═══ DOCUMENT SECTION

A confidential informer and a DEA undercover agent contacted King for the purpose of purchasing cocaine. King telephoned his supplier, and shortly thereafter Viera arrived at King’s residence in a pickup truck driven by Viera’s father. King and Viera then drove in King’s vehicle to a parking lot where King walked to the undercover agent’s car with cocaine to be sold. King testified that Viera was his supplier of the cocaine. Appearances pointed to Viera’s guilt and King’s testimony, decided by the jury to be credible, resolved all doubts.
A.
A panel of this court rejected Viera’s contentions relative to King’s testimony. We agree and reinstate parts II and III of the panel’s opinion, 819 F.2d 498, 500-02.
B.
The next contention is that the prosecutor violated Viera’s Sixth and Fifth Amendment rights by intimidating his prospective witness, his father, and by interfering with the freedom to present testimony without fear of retaliation against the witness by the government. See Webb v. Texas, 409 U.S. 95, 93 S.Ct. 351, 34 L.Ed.2d 330 (1972); Washington v. Texas, 388 U.S. 14, 17-19, 87 S.Ct. 1920, 1922-23, 18 L.Ed.2d 1019, 1021-23 (1967). The record here reveals that, before resting his case, defense counsel told the court that he had planned to call Viera’s father as a witness but would not do so because the prosecutor had publicly stated that if the father testi[1115]*1115fied the prosecutor would have him indicted. The prosecutor responded by telling the court that the defense counsel had misstated the facts, that he had simply informed counsel that he had been recently told of the father’s own possible complicity in drug dealing and that this might pose problems for the client and the witness if the father were to testify. The court directed defense counsel to proceed, stating that the prosecutor’s information would not restrict the freedom to call the father as a witness. The defense then rested without further contention. No claim was made that the father was influenced by this expression of the prosecutor or that the father did not wish to testify. No request was made to the court to inquire further into the matter or to hold a hearing or to consider any harm or prejudice to the defendant. We find here neither error by the court nor showing of prejudice to the defendant.

══════
═══ RAW RECORDS

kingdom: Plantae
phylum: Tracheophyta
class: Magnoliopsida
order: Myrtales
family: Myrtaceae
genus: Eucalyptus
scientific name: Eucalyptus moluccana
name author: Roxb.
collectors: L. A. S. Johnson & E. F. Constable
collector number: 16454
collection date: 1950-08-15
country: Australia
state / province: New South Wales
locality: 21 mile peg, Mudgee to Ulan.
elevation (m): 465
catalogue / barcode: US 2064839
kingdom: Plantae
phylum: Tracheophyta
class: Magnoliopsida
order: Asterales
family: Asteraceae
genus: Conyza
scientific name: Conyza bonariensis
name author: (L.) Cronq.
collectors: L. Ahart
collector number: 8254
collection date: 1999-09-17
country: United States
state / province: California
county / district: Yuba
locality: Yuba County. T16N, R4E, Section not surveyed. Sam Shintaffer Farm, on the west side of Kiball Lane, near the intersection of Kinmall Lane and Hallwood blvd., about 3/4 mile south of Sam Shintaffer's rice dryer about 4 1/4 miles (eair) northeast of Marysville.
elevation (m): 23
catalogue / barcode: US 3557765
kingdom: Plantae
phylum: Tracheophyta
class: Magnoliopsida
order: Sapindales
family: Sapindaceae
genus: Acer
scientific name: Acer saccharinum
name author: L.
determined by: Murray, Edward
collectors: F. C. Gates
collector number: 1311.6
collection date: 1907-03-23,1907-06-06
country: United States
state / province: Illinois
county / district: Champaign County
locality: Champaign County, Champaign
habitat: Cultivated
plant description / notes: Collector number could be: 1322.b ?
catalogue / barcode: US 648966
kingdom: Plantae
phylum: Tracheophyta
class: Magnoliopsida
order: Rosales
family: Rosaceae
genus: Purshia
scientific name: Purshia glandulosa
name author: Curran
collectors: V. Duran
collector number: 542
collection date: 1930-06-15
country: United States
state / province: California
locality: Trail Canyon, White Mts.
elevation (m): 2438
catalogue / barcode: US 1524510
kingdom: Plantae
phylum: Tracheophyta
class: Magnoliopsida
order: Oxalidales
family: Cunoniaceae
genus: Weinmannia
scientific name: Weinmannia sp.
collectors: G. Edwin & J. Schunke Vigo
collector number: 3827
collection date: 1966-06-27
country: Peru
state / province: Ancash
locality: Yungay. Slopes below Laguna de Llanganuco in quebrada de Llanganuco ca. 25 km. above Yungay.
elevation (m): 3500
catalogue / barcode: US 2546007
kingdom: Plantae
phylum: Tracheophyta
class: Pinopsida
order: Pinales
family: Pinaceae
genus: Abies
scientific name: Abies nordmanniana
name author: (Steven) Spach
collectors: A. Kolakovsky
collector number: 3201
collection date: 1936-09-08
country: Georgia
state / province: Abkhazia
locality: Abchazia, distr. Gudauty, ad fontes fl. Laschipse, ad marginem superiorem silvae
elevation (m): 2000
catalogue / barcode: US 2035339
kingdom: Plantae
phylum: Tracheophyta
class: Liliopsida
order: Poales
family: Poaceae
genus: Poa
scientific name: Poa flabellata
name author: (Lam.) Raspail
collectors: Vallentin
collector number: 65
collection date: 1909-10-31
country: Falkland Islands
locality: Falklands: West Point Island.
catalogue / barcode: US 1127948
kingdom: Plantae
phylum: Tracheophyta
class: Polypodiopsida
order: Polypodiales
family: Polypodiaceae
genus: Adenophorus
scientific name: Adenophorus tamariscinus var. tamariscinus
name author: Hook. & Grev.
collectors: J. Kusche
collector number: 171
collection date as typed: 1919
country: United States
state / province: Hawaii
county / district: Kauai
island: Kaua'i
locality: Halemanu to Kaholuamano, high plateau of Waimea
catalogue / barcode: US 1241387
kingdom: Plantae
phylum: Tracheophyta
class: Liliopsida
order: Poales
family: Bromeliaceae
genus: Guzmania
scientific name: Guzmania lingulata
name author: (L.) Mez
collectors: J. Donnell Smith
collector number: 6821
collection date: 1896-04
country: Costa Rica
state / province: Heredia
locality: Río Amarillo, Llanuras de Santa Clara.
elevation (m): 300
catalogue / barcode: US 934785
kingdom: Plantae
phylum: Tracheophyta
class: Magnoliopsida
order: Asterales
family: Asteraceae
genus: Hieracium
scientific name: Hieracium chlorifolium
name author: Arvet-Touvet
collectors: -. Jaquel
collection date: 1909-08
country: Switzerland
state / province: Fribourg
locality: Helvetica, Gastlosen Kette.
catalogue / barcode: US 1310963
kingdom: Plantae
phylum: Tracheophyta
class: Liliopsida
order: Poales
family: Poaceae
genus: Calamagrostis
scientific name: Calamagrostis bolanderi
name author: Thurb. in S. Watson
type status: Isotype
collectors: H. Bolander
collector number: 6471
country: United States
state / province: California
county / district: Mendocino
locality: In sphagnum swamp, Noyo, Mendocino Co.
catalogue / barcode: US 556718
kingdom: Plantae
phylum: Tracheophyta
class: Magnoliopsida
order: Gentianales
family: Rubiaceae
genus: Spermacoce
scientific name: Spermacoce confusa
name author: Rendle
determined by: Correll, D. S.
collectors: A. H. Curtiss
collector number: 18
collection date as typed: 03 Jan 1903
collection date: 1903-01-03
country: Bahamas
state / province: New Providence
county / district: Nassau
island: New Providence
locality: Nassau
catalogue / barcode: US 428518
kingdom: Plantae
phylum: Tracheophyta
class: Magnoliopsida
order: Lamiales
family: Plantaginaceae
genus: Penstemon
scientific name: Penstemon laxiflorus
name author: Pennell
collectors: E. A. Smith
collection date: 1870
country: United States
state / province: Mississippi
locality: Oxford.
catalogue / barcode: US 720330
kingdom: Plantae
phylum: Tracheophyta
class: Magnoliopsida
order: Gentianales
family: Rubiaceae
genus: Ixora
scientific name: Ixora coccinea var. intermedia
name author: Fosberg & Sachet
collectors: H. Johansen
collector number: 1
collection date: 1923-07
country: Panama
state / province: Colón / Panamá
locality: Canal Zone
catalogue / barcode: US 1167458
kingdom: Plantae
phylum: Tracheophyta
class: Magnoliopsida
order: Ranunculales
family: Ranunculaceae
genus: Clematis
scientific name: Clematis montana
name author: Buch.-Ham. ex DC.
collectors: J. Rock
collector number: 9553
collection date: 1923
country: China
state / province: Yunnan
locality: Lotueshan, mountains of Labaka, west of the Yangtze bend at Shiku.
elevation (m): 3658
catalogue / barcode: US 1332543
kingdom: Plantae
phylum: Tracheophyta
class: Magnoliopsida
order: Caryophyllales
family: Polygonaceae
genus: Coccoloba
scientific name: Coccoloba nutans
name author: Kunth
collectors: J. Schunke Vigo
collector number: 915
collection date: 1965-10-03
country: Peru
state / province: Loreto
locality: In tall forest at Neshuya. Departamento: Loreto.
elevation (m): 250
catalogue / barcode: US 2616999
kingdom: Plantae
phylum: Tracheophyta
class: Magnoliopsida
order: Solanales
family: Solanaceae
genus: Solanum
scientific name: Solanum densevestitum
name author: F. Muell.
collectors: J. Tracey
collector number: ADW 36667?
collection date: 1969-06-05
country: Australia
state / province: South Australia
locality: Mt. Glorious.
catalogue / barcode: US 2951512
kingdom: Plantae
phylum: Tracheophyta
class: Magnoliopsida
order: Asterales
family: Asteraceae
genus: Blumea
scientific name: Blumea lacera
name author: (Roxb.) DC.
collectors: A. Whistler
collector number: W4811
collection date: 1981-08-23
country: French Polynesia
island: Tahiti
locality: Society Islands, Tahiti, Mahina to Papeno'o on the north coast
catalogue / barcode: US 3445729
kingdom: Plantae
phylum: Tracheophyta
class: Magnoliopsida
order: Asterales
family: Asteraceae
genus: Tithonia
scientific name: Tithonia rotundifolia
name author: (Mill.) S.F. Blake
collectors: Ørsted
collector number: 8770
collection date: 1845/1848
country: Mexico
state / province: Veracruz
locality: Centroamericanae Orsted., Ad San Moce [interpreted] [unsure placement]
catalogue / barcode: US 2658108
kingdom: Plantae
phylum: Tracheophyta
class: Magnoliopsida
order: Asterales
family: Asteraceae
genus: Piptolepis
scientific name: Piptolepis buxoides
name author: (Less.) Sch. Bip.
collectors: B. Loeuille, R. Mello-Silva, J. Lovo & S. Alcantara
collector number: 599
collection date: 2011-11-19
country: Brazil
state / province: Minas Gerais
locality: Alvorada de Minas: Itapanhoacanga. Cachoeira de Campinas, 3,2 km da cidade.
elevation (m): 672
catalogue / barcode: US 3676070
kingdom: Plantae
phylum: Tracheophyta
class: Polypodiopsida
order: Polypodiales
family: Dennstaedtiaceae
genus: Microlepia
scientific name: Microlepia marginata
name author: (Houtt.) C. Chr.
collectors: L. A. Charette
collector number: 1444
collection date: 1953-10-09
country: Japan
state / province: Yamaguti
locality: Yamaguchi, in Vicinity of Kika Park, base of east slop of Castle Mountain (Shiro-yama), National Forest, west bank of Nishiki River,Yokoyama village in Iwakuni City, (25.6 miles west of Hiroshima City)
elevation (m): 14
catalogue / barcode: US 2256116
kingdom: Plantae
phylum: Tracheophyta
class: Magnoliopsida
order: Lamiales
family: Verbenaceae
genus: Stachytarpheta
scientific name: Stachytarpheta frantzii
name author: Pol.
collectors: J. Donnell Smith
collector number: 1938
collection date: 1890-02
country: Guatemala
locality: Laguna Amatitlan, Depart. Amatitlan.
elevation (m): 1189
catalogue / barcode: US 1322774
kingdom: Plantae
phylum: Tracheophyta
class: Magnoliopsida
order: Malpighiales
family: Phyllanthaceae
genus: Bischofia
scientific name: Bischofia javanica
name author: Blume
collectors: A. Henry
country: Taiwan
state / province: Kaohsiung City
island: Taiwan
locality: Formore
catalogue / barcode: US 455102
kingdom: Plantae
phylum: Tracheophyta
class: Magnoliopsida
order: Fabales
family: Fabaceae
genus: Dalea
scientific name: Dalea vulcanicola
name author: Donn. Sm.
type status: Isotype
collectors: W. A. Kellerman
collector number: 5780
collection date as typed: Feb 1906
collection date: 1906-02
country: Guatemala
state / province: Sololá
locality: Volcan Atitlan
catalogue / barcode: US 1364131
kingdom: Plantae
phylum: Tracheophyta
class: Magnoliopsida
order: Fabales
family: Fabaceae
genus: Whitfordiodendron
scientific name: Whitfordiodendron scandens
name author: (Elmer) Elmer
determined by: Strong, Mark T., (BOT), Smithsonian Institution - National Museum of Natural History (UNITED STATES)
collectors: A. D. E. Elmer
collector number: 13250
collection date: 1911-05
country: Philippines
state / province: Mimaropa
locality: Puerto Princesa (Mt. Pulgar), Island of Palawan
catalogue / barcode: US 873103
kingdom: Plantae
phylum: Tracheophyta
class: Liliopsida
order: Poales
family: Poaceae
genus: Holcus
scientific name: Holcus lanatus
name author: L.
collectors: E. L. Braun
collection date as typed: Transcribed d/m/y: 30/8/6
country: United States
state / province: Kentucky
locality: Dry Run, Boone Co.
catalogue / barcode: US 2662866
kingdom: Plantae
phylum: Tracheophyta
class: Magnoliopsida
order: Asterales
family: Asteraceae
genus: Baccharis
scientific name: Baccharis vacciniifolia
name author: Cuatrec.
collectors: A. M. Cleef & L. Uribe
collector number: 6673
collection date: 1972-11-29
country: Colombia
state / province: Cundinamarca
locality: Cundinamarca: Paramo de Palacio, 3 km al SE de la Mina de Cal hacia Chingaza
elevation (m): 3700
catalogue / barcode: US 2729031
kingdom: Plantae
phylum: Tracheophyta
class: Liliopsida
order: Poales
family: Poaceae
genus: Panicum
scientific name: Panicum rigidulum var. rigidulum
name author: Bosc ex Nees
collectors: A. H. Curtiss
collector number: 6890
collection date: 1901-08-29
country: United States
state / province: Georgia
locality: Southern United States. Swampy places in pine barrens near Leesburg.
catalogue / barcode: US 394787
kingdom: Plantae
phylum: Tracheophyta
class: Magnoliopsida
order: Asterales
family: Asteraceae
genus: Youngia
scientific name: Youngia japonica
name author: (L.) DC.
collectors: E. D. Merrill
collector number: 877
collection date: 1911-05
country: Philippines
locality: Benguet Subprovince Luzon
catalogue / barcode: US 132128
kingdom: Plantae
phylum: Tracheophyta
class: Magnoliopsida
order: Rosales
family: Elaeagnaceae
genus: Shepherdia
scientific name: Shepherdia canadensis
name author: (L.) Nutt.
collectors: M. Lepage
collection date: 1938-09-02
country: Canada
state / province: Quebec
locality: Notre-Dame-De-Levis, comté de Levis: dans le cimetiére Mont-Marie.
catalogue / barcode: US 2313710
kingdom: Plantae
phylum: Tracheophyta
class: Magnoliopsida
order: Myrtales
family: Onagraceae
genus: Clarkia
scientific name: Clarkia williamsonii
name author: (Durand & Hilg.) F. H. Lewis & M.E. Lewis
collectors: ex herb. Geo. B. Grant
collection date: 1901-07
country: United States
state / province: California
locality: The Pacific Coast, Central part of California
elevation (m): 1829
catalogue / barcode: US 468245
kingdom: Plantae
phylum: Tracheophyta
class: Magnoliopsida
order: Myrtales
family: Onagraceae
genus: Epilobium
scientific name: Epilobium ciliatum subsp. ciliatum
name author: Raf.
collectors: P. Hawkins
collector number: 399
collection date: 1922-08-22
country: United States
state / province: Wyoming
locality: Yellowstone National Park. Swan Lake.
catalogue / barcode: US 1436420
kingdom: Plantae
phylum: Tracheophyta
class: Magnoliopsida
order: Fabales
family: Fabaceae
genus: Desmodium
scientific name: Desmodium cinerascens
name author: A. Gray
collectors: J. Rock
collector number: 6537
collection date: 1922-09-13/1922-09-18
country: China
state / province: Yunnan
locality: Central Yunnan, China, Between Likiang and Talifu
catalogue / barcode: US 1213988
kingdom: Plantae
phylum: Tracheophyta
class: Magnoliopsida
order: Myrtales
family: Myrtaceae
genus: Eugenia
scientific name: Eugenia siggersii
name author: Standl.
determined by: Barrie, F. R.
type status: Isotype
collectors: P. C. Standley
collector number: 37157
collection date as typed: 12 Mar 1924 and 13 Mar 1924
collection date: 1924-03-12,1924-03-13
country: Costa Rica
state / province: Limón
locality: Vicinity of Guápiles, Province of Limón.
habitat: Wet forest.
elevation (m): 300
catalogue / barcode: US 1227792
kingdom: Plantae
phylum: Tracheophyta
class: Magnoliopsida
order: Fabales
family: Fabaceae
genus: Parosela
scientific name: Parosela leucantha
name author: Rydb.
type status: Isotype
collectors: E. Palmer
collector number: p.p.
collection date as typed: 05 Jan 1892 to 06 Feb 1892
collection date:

══════

■ EXERCISE TASK:
Reproduce everything in the court opinion from "A confidential informer" down to "F.2d 498, 500-02.", word for word.

■ FINISHED TASK:
A confidential informer and a DEA undercover agent contacted King for the purpose of purchasing cocaine. King telephoned his supplier, and shortly thereafter Viera arrived at King’s residence in a pickup truck driven by Viera’s father. King and Viera then drove in King’s vehicle to a parking lot where King walked to the undercover agent’s car with cocaine to be sold. King testified that Viera was his supplier of the cocaine. Appearances pointed to Viera’s guilt and King’s testimony, decided by the jury to be credible, resolved all doubts.
A.
A panel of this court rejected Viera’s contentions relative to King’s testimony. We agree and reinstate parts II and III of the panel’s opinion, 819 F.2d 498, 500-02.